The first big test for American presidential candidates unfolded across Iowa on Monday night as more than 100,000 people across the Hawkeye State were expected to travel to more than 1,600 precincts to discuss who they want to elect as the next commander-in-chief of the United States. The process starts at 8 p.m. EST.

The results will roll in  throughout the night. If you're interested in following along, you can tune into live broadcasts from C-SPAN here or ABC News here. Both videos are embedded below.

The Des Moines Register will also feature live video on its website here, though the feed won't launch until the caucuses actually begin.

Heading into Monday night, real estate mogul Donald Trump was leading the crowded field of Republican candidates, with about 31 percent of the Iowa caucus vote. Texas Sen. Ted Cruz was trailing him with about 24 percent and Florida Sen.

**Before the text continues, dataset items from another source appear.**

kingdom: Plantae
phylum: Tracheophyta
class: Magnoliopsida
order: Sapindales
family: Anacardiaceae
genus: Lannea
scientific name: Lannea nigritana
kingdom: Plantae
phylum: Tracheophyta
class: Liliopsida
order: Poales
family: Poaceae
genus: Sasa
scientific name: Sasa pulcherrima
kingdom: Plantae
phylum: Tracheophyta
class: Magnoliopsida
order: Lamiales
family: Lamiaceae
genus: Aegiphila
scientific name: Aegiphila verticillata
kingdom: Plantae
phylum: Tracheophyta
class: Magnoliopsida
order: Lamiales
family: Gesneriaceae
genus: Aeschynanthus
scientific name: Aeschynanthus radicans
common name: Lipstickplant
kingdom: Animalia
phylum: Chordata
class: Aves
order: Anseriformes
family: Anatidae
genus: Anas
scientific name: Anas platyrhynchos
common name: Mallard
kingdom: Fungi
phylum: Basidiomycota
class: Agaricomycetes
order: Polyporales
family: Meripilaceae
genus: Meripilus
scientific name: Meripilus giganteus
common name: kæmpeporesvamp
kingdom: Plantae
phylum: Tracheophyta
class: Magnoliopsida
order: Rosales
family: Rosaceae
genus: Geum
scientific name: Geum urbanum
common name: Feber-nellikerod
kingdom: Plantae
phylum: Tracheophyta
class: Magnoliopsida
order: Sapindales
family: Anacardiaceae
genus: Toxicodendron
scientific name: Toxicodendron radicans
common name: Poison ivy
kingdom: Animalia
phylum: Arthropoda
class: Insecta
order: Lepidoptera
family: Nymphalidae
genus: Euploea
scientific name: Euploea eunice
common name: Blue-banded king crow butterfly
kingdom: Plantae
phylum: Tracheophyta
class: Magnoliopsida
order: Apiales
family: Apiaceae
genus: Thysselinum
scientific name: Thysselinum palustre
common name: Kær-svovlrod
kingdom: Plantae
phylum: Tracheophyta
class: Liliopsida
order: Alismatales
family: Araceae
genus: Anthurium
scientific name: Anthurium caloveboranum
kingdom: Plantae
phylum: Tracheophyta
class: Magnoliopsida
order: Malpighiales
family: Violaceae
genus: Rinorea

Marco Rubio was in third place with about 17 percent. They were the only three GOP candidates whose support was in the double digits, according to the HuffPost Pollster's Iowa caucus poll aggregator.

The race was similarly tight on the Democratic side: Former Secretary of State Hillary Clinton had about 48 percent of the vote and Vermont Sen. Bernie Sanders had about 45 percent. Former Maryland Gov. Martin O'Malley was polling at the bottom of the shorter list of candidates with about 4 percent.

CNN reported that viewers should carefully watch how many people turn out as the night wears on, as the Iowa caucus process requires people to physically meet up in locations like schools, libraries and churches. There, the campaigns can make final pitches to garner Iowans' support. The process is different for each political party. The GOP collects paper ballots, but the Democrats make people stand in groups for their top candidate.

Sanders has campaigned heavily on Iowa college campuses in hopes of motivating new voters to caucus in his favor. "It comes down to who can grind it out on the ground on Monday night,” political pundit David Axelrod, who led President Barack Obama's campaigns, told the Register. "If turnout is within a normal range, Hillary likely wins. If it goes higher, approaching 200,000, it will be a good night for Bernie."

High turnout could also benefit Trump — and his rivals know it. “This race is a statistical tie between me and Donald Trump,” Cruz said at a last-minute event Monday, the Washington Post reported. “It all comes down to turnout, who shows up at 7 p.m.”